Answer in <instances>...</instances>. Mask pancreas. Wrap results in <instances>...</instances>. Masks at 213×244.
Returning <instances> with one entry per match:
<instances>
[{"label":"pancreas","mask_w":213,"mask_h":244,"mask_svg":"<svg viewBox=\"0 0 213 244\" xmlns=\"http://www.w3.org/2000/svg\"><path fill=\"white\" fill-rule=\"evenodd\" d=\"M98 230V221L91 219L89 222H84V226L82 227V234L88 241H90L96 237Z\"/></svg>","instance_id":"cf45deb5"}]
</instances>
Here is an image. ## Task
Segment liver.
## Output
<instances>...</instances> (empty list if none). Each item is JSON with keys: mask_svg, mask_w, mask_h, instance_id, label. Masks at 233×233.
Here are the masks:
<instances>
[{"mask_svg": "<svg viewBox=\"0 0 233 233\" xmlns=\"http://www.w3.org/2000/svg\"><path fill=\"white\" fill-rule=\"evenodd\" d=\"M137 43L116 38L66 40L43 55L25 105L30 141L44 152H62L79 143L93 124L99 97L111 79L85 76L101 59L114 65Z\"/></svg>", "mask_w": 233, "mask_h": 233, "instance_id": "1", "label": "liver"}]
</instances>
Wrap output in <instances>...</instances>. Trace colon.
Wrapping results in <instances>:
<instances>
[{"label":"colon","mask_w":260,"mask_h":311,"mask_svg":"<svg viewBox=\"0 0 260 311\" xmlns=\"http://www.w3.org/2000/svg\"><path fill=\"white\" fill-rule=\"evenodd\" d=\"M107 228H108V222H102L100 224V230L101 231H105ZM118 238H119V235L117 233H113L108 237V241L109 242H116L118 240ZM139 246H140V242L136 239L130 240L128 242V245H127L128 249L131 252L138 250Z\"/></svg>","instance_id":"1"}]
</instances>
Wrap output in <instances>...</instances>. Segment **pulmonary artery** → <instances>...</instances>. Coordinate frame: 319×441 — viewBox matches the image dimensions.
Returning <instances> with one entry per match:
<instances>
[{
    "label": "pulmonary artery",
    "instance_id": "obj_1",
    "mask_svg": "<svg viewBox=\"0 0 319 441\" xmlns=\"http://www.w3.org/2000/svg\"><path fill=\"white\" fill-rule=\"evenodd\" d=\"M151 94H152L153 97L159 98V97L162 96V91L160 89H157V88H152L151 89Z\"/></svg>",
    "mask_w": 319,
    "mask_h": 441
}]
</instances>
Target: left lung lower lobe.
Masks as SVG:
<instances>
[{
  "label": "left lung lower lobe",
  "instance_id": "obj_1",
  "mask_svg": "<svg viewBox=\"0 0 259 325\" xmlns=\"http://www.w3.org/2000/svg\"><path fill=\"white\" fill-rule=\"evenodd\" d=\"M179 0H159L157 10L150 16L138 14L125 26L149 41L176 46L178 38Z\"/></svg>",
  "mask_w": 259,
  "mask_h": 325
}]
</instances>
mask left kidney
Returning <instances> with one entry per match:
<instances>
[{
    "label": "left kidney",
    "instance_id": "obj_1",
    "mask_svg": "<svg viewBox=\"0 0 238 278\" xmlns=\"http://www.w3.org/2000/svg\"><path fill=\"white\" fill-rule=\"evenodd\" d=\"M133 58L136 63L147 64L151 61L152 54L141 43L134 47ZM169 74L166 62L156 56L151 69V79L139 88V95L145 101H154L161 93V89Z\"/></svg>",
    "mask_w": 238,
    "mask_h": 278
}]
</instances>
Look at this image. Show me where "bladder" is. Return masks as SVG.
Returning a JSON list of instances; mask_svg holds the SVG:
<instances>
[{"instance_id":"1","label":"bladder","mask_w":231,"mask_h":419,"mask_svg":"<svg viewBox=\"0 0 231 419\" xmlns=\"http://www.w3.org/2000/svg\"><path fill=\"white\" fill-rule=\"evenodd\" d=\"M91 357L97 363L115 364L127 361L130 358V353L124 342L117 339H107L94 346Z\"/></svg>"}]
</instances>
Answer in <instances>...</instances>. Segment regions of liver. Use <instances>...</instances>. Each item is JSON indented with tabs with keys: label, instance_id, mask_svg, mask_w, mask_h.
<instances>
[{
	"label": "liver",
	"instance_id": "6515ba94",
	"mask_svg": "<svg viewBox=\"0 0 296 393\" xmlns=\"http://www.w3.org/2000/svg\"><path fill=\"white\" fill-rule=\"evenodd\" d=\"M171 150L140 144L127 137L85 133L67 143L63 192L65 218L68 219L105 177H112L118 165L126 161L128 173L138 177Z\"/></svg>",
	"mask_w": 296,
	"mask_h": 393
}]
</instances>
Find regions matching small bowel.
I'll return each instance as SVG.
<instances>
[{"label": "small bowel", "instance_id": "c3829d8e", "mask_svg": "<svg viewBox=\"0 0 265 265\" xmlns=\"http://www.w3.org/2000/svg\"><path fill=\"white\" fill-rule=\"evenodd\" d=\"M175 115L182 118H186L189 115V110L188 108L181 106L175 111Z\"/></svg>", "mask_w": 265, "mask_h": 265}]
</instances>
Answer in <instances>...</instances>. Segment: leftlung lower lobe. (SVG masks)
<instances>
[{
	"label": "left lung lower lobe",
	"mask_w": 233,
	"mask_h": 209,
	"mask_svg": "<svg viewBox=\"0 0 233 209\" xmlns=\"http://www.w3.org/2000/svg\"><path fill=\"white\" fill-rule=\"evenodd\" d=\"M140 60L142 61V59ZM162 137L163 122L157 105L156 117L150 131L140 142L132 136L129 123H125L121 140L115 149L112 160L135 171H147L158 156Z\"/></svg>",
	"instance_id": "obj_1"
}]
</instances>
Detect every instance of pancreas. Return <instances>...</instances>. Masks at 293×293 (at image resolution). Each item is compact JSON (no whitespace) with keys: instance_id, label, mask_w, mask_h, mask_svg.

+++

WHAT YOU WILL DO
Select every line of the data above that contains the string "lower". Letter case matters, so count only exact-case matches.

TASK RESULT
Target: left lung lower lobe.
  "label": "left lung lower lobe",
Answer in <instances>...</instances>. Segment: leftlung lower lobe. (SVG masks)
	"label": "left lung lower lobe",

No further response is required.